Lift helps to identify useful and non-trivial rules. It prevents misleading rules that might have high confidence but are due to high frequency of the consequent.

**2. What is Support and Confidence? How do you calculate them?**

**SUPPORT**

**Definition:** *Proportion of transactions that contain both A and B.* It measures how frequently the rule occurs in the dataset.

**Formula:**

Support (A → B) = Transactions with both A and B / Total Transactions.


**CONFIDENCE :** *Proportion of transactions containing A that also contain B.* It measures the reliability of the rule - how likely B is bought when A is bought.

**Formula:**
Confidence (A → B) = Support(A∪B) / Support (A)​


**3. What are some limitations or challenges of Association Rules Mining?**

*1. Large number of rules:*
   
It may generate thousands of rules, many of which are irrelevant or redundant. Therefore, it needs filtering (e.g., by lift, confidence, etc.).

*2. Sparsity of data:*

In real-world datasets, many combinations are rare or missing, which reduces support.

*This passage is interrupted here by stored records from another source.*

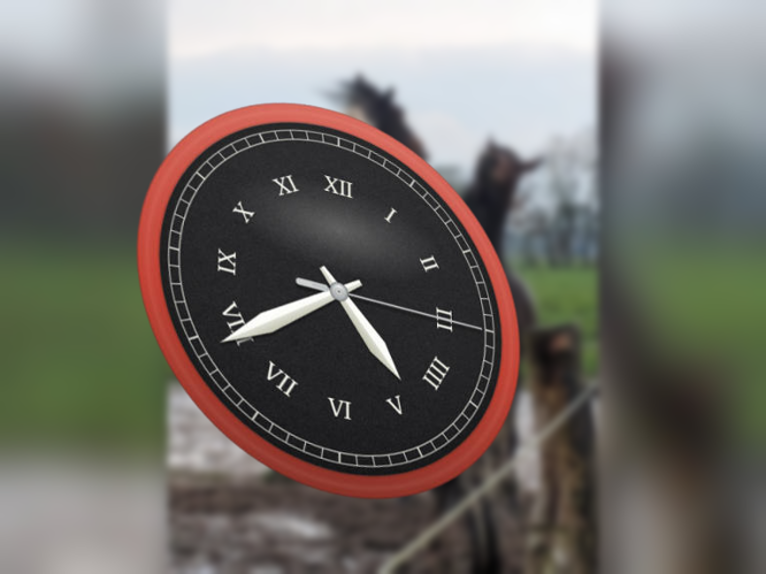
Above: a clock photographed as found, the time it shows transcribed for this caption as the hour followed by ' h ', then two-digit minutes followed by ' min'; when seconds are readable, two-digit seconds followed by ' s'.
4 h 39 min 15 s
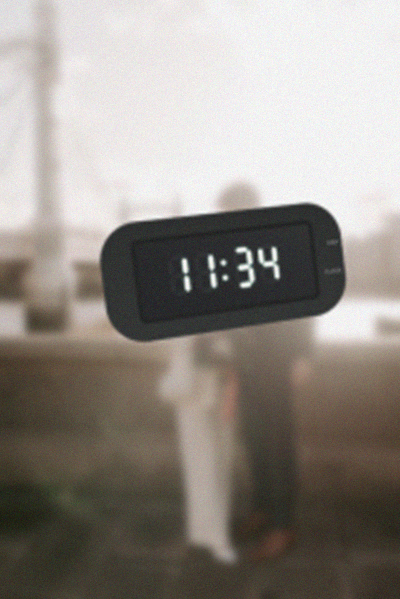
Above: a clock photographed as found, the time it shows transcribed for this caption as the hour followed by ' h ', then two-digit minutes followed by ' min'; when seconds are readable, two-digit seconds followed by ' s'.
11 h 34 min
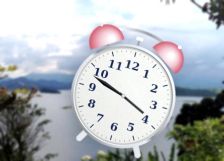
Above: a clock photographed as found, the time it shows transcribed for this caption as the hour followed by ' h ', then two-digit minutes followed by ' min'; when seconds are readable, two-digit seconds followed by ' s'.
3 h 48 min
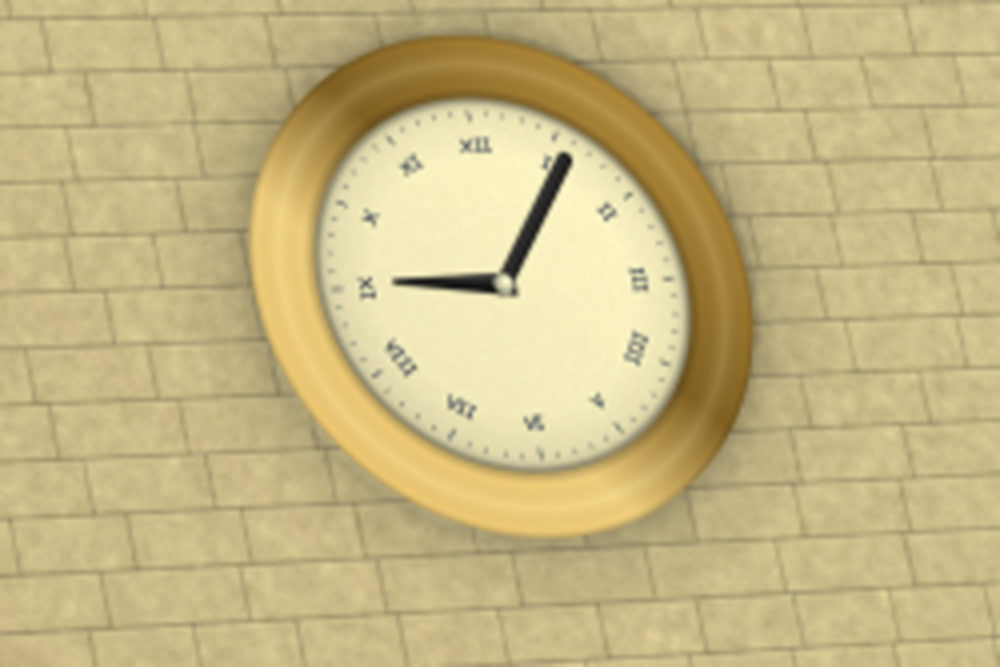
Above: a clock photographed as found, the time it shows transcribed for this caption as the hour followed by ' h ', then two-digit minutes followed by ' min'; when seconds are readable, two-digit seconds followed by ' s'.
9 h 06 min
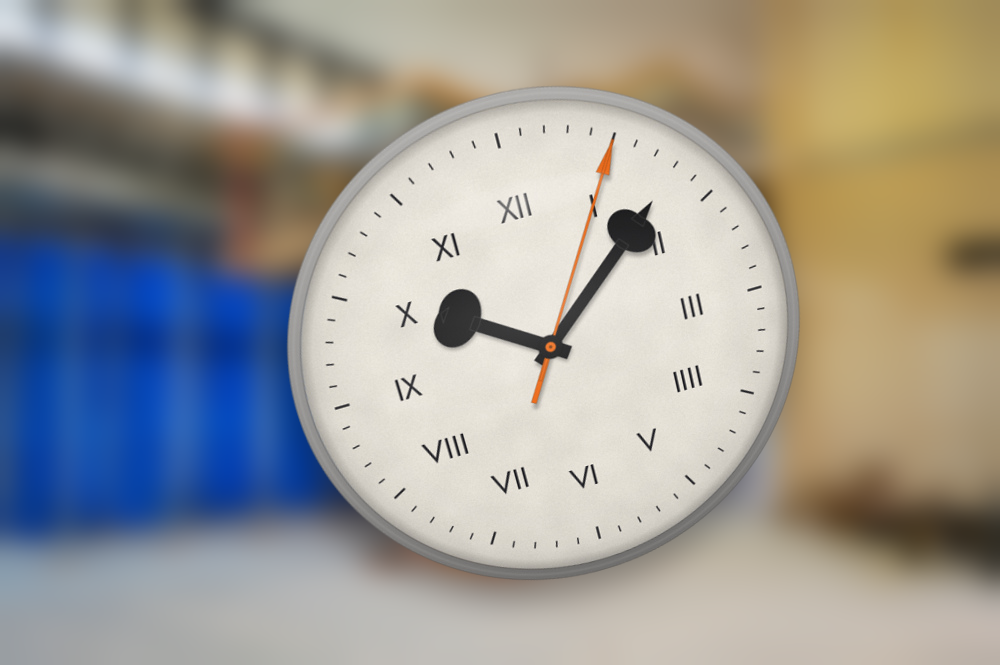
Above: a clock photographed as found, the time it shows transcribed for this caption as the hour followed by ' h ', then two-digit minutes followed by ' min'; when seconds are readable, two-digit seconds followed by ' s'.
10 h 08 min 05 s
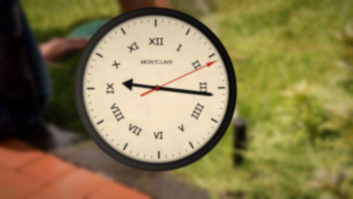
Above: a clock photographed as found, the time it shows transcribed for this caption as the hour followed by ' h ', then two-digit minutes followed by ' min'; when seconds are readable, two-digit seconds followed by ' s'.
9 h 16 min 11 s
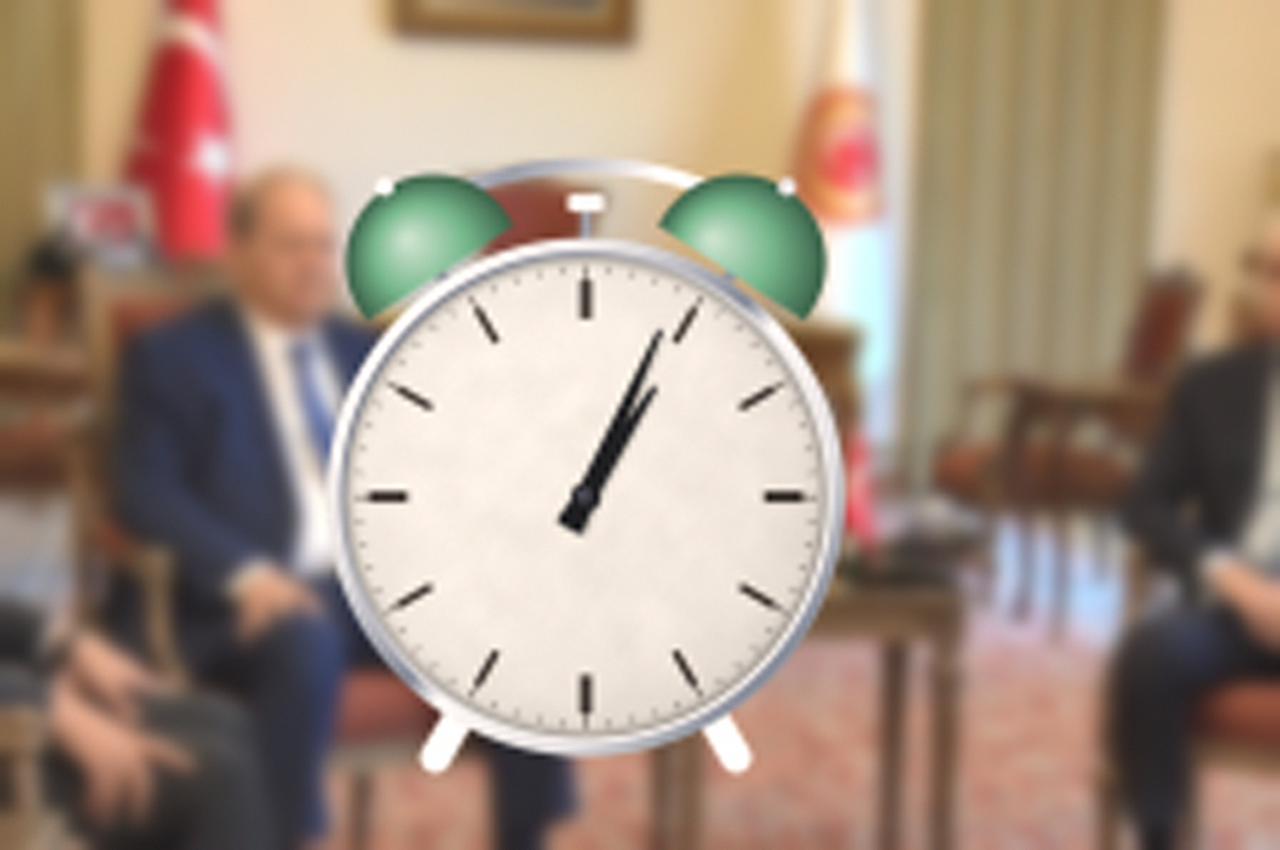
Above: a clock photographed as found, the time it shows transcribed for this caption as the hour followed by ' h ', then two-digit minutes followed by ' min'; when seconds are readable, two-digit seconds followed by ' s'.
1 h 04 min
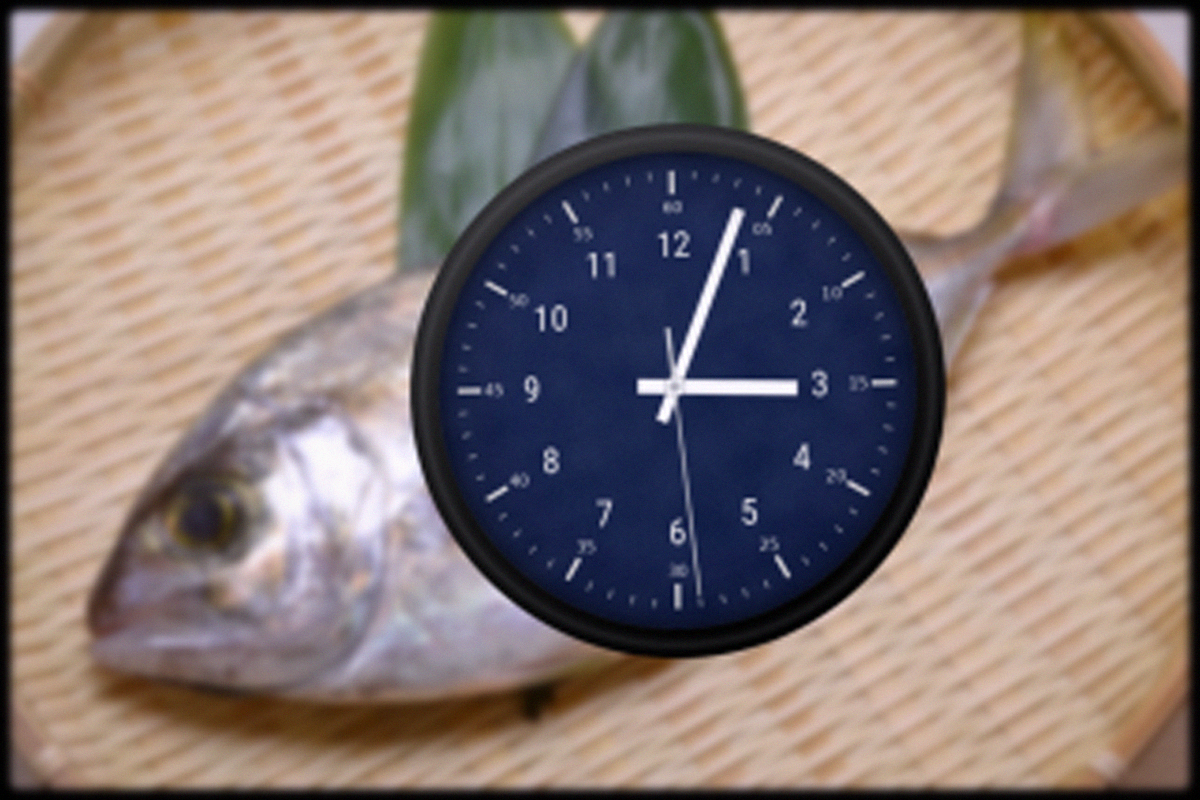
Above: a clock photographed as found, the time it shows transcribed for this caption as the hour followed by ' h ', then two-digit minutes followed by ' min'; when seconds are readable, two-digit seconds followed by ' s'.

*3. High computational cost:*

Mining of all possible item combinations is computationally expensive for large datasets.

*4. Interpretability:*

Difficult to interpret or use rules without domain knowledge.

*5. No temporal/causal insight:*

Association rules only show correlation, not causation. They do not consider the order in which items are purchased.